Film Bajakan Bertebaran, Ini Hak Pencipta Film!
Smartlegal.id -
Film bajakan merupakan suatu bentuk pelanggaran hak cipta yang merugikan pencipta film selaku pemegang hak cipta.
Seiring perkembangan zaman, film bajakan kini semakin bervariasi dan mudah diakses. Ketika dahulu film bajakan biasanya diakses melalui CD bajakan, saat ini justru film bajakan tersebut dapat dengan mudah diakses di beberapa situs ternama.
Tak hanya di Indonesia, Laporan “Pirates in the Outfield,” yang merupakan hasil kerja sama antara Akamai dan MUSO, lembaga penyedia data aktivitas pembajakan streaming dan download di beberapa industri mengungkap bahwa antara Januari hingga September 2021, permintaan pembajakan di dunia mencapai 3,7 miliar.
Mengingat film bajakan yang banyak beredar, bagaimana upaya yang dilakukan Pemerintah?
Berbagai upaya preventif telah dilakukan oleh pemerintah, seperti yang tertuang di dalam Pasal 54 Undang–Undang Nomor 28 Tahun 2014 tentang Hak Cipta (UU Hak Cipta), diantaranya:
- Pengawasan terhadap pembuatan dan penyebarluasan konten pelanggaran hak cipta dan hak terkait.
- Kerja sama dan koordinasi dengan berbagai pihak seperti situs penyedia layanan streaming film legal untuk mencegah terjadinya pembajakan.
- Pengawasan terhadap tindakan perekaman dengan menggunakan media apapun terhadap ciptaan dan produk hak terkait di tempat pertunjukan.
Selain itu, pemerintah juga melakukan upaya sosialisasi jerat hukum pidana terhadap pelaku pembajakan film seperti misalnya di bioskop, ataupun pusat perbelanjaan.
Baca Juga: Hati-Hati!
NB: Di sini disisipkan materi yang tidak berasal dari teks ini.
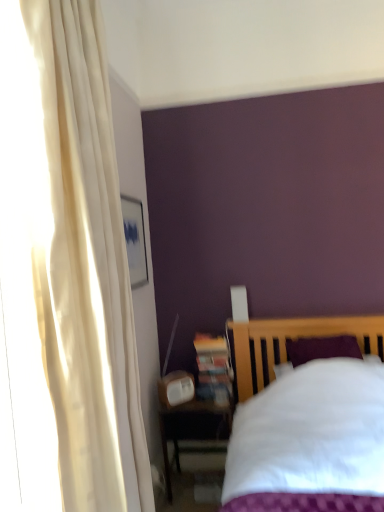
Question: Is point (228, 382) positioned closer to the camera than point (248, 480)?

Choices:
 (A) closer
 (B) farther

Answer: (B)

Question: From the image's perspective, is wooden bookshelf at lower center positioned above or below white cotton bed at lower right?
Nekat Menayangkan Film Tidak Lulus Sensor Bisa Kena Pidana
Lantas, bagaimana perlindungan hak cipta terhadap pencipta film?
Sejatinya, hak cipta lahir berdasarkan hak alamiah (natural right), maka pengakuan dan perlindungannya secara otomatis setelah karya cipta selesai dibuat.
Sebagai ciptaan yang dilindungi, Film yang merupakan bagian dari karya sinematografi memberikan hak eksklusif kepada pencipta maupun pemilik hak cipta berupa hak ekonomi dan hak moral (Pasal 4 UU Hak Cipta).
Hak ekonomi memberikan manfaat secara ekonomi atas ciptaannya, sehingga sebagai wujud penerapannya orang yang menggunakan hasil karya milik orang lain wajib untuk mendapatkan izin pencipta maupun pemegang hak cipta (Pasal 9 ayat (2) UU Hak Cipta).
Hal ini berbeda dengan hak moral yang melekat secara abadi pada diri pencipta dan tidak dapat dialihkan selama pencipta masih hidup (Pasal 5 ayat 1 UU Hak Cipta), seperti:
- Mencantumkan atau tidak mencantumkan namanya pada salinan pemakaian ciptaannya untuk umum;
- Menggunakan nama asli atau samarannya;
- Mengubah ciptaan sesuai kepatutan dalam masyarakat;
- Mengubah judul dan anak judul ciptaan;
- Mempertahankan haknya apabila terjadi distorsi, mutilasi, modifikasi terhadap ciptaan atau hal yang bersifat merugikan.
Sebagai informasi, perlindungan terhadap karya sinematografi berlaku selama 50 tahun sejak pertama kali diumumkan (Pasal 59 ayat (1) UU Hak Cipta).
Langkah Pencipta Menindak Film Bajakan
Pencipta maupun Pemilik Hak Cipta atas karya Sinematografi dapat melakukan upaya berupa upaya litigasi (melalui pengadilan) maupun non litigasi (di luar pengadilan).
Upaya litigasi yang dapat ditempuh, diantaranya dapat melalui:
- Gugatan Perdata
Pemegang hak cipta berhak untuk mengajukan gugatan ganti rugi kepada Pengadilan Niaga terhadap pelanggaran Hak ciptaannya dan meminta penyitaan terhadap benda yang diumumkan atau hasil perbanyakan ciptaan itu (Pasal 99 UU Hak cipta).
- Tuntutan Pidana
Hak untuk mengajukan gugatan keperdataan terkait pelanggaran hak cipta tidak mengurangi Hak Pencipta untuk menuntut secara pidana. Dalam arti bahwa pengajuan gugatan perdata tetap dapat dilakukan bersamaan dengan tuntutan pidana (Pasal 105 UU Hak Cipta).
Sementara, upaya non litigasi juga dapat ditempuh melalui alternatif penyelesaian sengketa atau ADR (Alternative Dispute Resolution) dalam bentuk negosiasi, mediasi, konsiliasi, dan cara lain yang dipilih oleh para pihak asalkan sesuai dengan ketentuan undang–undang yang berlaku (Pasal 95 UU Hak Cipta).